Nearly half (46%) of the British public are worried about NHS waiting times in England and believe that they are the biggest healthcare concern in the country right now.
That’s one of the stark findings of some new research conducted on behalf of private hospital group BMI Healthcare.
According to the research, over two-thirds of the public (68%) would consider paying for private healthcare treatments in the future if it meant they avoided lengthy NHS waiting times.
Furthermore, the research found that 64% of people had previously undergone treatment on the NHS and of those people, 20% had waited between six months and two years. A further 5% waited more than two years.
The BMI Healthcare survey, which quizzed 1,191 people, also found that a disconnect exists between the public’s perception of how long they will have to wait for treatment on the NHS and how long they would like to wait.
For example, respondents indicated that they believed the average waiting time for a simple medical procedure on the NHS (one that does not require an overnight stay) was 4.4 months (just over a third of a year).
The survey respondents also said, though, they thought it was acceptable to wait for up to three months only for such a procedure.
The NHS currently has a target which sees it strive to treat 92% of patients within 18 weeks from referral to treatment. However, in March this year, the health service only hit this target in 91.5% of cases, its worst performance since the target was introduced back in 2012.
BMI Healthcare said that this equates to over 300,000 patients not receiving treatment for their illness or injury within the 18-week target.
At the end of April, NHS waiting lists grew by 63,000, with more than 3.6 million patients waiting to start treatment. Moreover, 870 of these individuals had been waiting more than 52 weeks.
David Houlihan-Burne, a consultant orthopaedic surgeon whose primary practice is at the BMI Bishops Wood Hospital in Middlesex, said that patients could get back on their feet more quickly and/or access services which are not currently provided on the NHS if they pay for their own treatment.

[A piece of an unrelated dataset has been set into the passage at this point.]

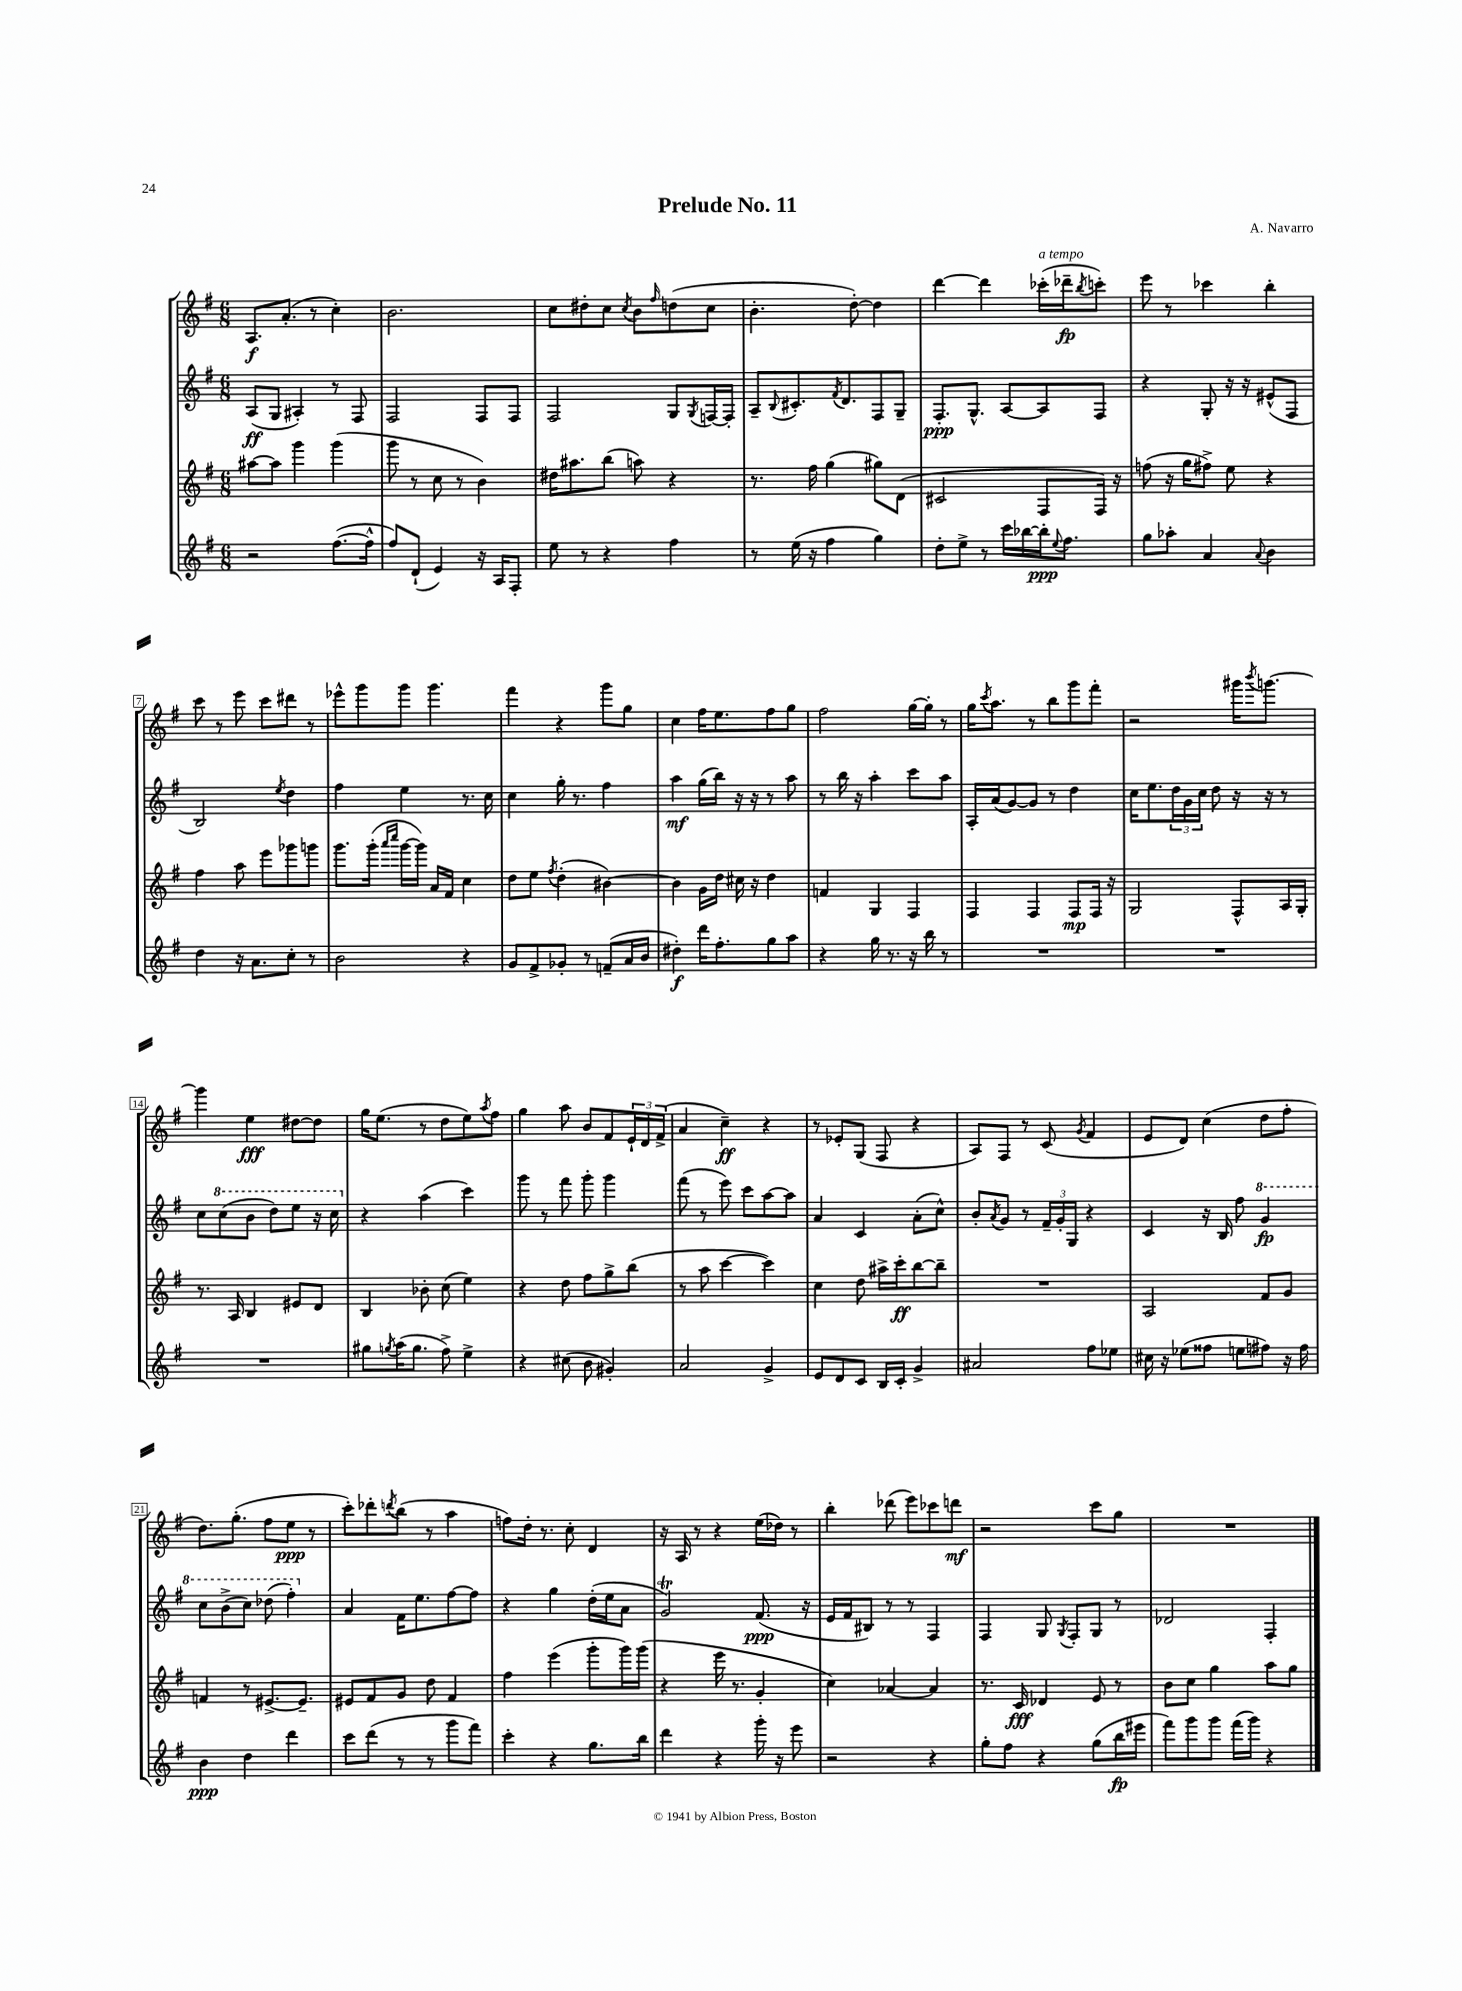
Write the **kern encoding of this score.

The pressure faced by the NHS at present can also be seen in recent research from the specialist financial services provider for doctors, Wesleyan.
According to the Wesleyan research, 57% of doctors said they had thought about pursuing a private healthcare career. In addition, 63% said they had considered or started locum work to ease some of the pressure placed on them by their jobs.
Professor Parveen Kumar, former president of the British Medical Association, said the figures highlighted how the profession was “under pressure”.
One of the main reasons people choose to buy PMI is to avoid the NHS waiting lists and this still holds true. However, this research shows that if the market had access to innovative and affordable PMI policies more people would consider purchasing this cover.